Interestingly, the revised figures show that the country had previously grossly undercounted its service sector. The revised figures for 2004 showed that the service sector including real estate, transportation and restaurants accounted for 40.7 percent of the economy, not 31.9 percent as previously reported. The increase in service output accounted for 93 percent of the total GDP increase.
“The revised statistics show that China’s economic structure is more reasonable and healthy than the previous figures showed,” Mr. Li said at the news conference. He explained that China had long used the Material Product System to calculate GDP. This method was developed under the centrally planned economic system and resulted in “very weak” figures for the service sector.
The new figures have been widely accepted by outside analysts, many of whom have long said that China has been underestimating the size of its service sector. The new figures show that agriculture, instead of accounting for 15.2 percent of the economy, accounted for only 13.1 percent. The share of industry (including manufacturing and mining) fell from 52.9 percent to 46.2 percent, leaving a very sizeable service sector.
As a result, economists said, China actually has a more “ordinary” economy than was previously thought to be the case. Now, there is less concern about the danger of overheating or that investment rates were too high vis-a-vis the size of the economy. There has been concern that China was investing too much and consuming too little and that the growth rate was unsustainable in an unbalanced economy. The new figures go far to ameliorate such concerns.
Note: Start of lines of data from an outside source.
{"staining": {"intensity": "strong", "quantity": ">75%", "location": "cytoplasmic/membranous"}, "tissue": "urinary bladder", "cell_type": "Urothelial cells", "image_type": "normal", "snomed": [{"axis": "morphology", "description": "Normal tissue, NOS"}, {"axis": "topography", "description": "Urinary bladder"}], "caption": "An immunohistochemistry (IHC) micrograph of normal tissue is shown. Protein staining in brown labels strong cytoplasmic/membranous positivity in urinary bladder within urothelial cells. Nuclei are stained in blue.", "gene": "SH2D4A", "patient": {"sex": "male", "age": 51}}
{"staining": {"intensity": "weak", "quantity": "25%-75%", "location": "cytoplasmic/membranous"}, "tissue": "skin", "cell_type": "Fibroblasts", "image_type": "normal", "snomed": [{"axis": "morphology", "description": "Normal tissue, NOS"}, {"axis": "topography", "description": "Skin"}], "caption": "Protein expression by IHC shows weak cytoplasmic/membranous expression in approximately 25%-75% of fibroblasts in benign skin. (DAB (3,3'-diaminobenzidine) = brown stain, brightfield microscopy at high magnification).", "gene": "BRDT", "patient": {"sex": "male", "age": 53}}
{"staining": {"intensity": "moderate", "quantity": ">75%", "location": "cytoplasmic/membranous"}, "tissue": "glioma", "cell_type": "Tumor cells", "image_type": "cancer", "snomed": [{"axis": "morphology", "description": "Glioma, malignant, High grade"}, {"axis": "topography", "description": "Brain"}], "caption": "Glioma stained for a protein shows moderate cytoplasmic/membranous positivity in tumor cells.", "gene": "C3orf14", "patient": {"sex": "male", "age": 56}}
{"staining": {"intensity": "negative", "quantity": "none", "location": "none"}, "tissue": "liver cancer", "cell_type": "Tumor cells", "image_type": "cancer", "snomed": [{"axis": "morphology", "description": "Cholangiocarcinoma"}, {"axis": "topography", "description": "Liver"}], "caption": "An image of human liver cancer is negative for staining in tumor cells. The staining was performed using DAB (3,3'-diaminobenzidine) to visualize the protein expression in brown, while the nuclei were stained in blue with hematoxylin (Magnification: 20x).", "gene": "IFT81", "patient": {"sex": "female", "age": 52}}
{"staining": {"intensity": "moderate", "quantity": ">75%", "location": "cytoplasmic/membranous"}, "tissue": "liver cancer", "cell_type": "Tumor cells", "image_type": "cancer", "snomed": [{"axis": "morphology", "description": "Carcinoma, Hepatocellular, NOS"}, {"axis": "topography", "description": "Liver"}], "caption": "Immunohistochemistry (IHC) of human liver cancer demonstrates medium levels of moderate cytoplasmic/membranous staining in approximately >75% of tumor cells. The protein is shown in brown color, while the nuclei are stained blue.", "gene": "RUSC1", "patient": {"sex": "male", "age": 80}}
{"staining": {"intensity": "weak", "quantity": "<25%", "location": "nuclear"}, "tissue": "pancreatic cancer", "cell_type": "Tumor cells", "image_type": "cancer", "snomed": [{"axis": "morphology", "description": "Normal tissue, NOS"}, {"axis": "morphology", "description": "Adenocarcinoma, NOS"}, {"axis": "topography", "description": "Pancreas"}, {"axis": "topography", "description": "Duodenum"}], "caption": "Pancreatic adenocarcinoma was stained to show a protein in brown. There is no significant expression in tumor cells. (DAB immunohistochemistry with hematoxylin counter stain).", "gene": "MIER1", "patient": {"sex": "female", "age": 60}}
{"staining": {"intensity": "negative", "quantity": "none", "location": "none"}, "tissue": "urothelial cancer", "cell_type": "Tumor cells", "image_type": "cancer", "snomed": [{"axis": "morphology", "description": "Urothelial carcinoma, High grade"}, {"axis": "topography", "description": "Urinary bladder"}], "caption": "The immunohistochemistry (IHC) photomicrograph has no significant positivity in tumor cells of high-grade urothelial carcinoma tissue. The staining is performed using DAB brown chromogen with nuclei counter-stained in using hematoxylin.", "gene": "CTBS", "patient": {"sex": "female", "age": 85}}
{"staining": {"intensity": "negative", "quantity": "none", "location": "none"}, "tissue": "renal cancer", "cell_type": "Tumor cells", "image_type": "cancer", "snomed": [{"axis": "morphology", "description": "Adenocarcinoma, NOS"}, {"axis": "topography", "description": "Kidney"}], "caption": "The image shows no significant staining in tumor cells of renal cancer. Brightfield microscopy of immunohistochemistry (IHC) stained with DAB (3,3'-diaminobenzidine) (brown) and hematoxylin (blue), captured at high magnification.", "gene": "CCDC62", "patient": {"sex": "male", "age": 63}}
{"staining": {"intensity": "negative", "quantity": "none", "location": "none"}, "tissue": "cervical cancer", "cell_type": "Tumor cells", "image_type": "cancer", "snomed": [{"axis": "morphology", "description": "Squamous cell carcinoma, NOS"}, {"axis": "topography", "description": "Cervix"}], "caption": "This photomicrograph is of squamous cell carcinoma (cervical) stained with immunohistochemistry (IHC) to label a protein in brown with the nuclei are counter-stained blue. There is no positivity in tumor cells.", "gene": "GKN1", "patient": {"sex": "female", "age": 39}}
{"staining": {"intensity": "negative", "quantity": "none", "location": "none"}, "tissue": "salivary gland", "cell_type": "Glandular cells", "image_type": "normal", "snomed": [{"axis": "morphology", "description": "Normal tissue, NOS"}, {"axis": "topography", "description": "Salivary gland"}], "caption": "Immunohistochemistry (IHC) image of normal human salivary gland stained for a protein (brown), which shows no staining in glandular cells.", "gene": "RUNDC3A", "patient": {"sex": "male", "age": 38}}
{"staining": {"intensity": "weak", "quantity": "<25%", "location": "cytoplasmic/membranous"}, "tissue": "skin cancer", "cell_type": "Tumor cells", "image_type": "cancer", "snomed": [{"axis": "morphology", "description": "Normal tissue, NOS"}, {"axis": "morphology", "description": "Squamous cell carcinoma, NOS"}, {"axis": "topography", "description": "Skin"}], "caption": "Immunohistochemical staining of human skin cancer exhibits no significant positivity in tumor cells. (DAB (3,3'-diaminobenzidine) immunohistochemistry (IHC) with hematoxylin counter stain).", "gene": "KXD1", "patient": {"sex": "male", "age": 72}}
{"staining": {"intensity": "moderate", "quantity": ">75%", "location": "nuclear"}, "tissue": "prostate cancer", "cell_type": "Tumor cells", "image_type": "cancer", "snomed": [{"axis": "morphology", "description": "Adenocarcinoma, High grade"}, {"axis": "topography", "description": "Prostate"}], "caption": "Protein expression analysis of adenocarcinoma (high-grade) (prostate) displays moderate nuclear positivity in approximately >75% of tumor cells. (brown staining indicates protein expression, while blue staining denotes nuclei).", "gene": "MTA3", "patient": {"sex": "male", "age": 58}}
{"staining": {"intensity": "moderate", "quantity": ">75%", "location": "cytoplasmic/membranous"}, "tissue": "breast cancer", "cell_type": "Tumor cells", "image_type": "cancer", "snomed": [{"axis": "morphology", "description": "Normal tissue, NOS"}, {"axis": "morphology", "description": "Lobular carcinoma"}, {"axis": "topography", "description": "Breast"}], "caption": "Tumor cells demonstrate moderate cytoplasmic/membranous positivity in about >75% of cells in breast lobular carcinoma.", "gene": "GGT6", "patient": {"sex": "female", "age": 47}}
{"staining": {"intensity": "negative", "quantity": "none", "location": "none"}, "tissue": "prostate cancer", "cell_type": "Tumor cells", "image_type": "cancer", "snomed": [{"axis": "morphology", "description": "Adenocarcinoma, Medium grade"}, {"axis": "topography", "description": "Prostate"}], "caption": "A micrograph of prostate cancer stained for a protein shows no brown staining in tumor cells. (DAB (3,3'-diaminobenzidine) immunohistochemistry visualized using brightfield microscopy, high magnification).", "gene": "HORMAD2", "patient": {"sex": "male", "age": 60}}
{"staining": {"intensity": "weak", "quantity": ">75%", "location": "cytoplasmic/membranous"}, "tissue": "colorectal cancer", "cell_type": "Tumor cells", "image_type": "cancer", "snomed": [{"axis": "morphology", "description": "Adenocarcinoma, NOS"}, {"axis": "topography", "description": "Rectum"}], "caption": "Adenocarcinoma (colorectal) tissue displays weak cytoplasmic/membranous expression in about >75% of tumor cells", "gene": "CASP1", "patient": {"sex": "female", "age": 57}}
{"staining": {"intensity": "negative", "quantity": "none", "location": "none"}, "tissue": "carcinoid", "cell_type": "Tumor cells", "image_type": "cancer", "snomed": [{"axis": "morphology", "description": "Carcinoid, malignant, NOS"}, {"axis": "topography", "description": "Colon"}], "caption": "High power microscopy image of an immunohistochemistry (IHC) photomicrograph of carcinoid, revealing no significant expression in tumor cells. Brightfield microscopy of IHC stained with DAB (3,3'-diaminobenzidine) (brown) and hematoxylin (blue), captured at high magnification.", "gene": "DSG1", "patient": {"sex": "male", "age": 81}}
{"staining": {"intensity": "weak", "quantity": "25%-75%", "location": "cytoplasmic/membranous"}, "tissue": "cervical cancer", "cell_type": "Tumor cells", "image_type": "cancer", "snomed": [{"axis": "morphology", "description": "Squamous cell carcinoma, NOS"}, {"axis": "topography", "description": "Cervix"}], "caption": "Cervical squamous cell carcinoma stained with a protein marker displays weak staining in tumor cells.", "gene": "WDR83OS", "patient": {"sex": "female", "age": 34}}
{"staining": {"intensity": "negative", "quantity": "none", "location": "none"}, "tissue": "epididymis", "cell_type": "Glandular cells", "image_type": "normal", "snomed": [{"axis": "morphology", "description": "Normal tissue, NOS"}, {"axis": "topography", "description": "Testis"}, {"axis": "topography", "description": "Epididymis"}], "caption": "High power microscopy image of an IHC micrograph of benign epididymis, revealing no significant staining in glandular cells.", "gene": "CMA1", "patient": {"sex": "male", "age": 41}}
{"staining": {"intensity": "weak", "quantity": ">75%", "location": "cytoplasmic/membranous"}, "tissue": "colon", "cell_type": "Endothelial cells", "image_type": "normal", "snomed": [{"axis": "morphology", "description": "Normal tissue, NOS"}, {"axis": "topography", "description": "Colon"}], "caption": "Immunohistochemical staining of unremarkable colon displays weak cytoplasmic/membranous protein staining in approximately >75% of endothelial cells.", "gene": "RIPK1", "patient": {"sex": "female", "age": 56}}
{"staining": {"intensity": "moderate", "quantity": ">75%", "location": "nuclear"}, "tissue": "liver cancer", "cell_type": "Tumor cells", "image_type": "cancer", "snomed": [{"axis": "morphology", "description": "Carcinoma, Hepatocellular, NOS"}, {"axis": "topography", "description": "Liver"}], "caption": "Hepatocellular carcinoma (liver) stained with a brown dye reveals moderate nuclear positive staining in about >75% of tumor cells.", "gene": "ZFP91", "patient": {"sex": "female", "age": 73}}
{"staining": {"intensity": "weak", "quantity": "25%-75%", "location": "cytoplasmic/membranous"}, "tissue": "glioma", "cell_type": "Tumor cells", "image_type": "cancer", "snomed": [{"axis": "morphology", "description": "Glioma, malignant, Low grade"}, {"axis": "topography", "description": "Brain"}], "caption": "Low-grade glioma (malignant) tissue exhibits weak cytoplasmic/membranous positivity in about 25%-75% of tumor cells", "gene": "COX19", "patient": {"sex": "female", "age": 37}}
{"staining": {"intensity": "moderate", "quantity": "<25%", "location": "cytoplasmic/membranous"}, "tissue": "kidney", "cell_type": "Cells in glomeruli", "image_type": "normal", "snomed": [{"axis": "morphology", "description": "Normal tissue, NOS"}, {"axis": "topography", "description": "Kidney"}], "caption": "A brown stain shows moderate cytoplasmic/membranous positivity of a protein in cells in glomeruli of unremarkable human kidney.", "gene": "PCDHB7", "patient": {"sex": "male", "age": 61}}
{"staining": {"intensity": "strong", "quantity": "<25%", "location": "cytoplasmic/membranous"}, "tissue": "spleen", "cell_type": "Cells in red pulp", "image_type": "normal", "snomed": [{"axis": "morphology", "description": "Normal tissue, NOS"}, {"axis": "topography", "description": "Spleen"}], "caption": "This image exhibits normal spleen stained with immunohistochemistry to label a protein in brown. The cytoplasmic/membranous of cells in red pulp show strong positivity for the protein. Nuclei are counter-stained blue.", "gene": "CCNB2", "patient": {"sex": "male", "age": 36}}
Apparently to allay concern that its new GDP ranking will spur a new round of “China threat” speculation, two days after the GDP announcement, Beijing released a white paper entitled “China’s Peaceful Development Road” in which the government made a “solemn promise” that its growing power will never become a threat to other nations.
The 32-page document said “peaceful development” is the inevitable way for China’s modernization, and declared that China’s goal was to build a harmonious world of sustained peace and common prosperity. “China did not seek hegemony in the past, nor does it now, and will not do so in the future when it gets stronger,” the document said. “China’s development will never pose a threat to anyone.”
The sudden jump in the country’s GDP ranking will almost inevitably spur concern about a rising China. It is also likely to fuel calls for Beijing to increase the value of its currency, which critics say is too low and so gives its exports an unreasonable advantage.
If so, it would be unfortunate because China should be encouraged to be more open and to adopt methods of calculations that are used by the rest of the world and to present an accurate picture of the size and composition of its economy rather than to engage in obfuscation.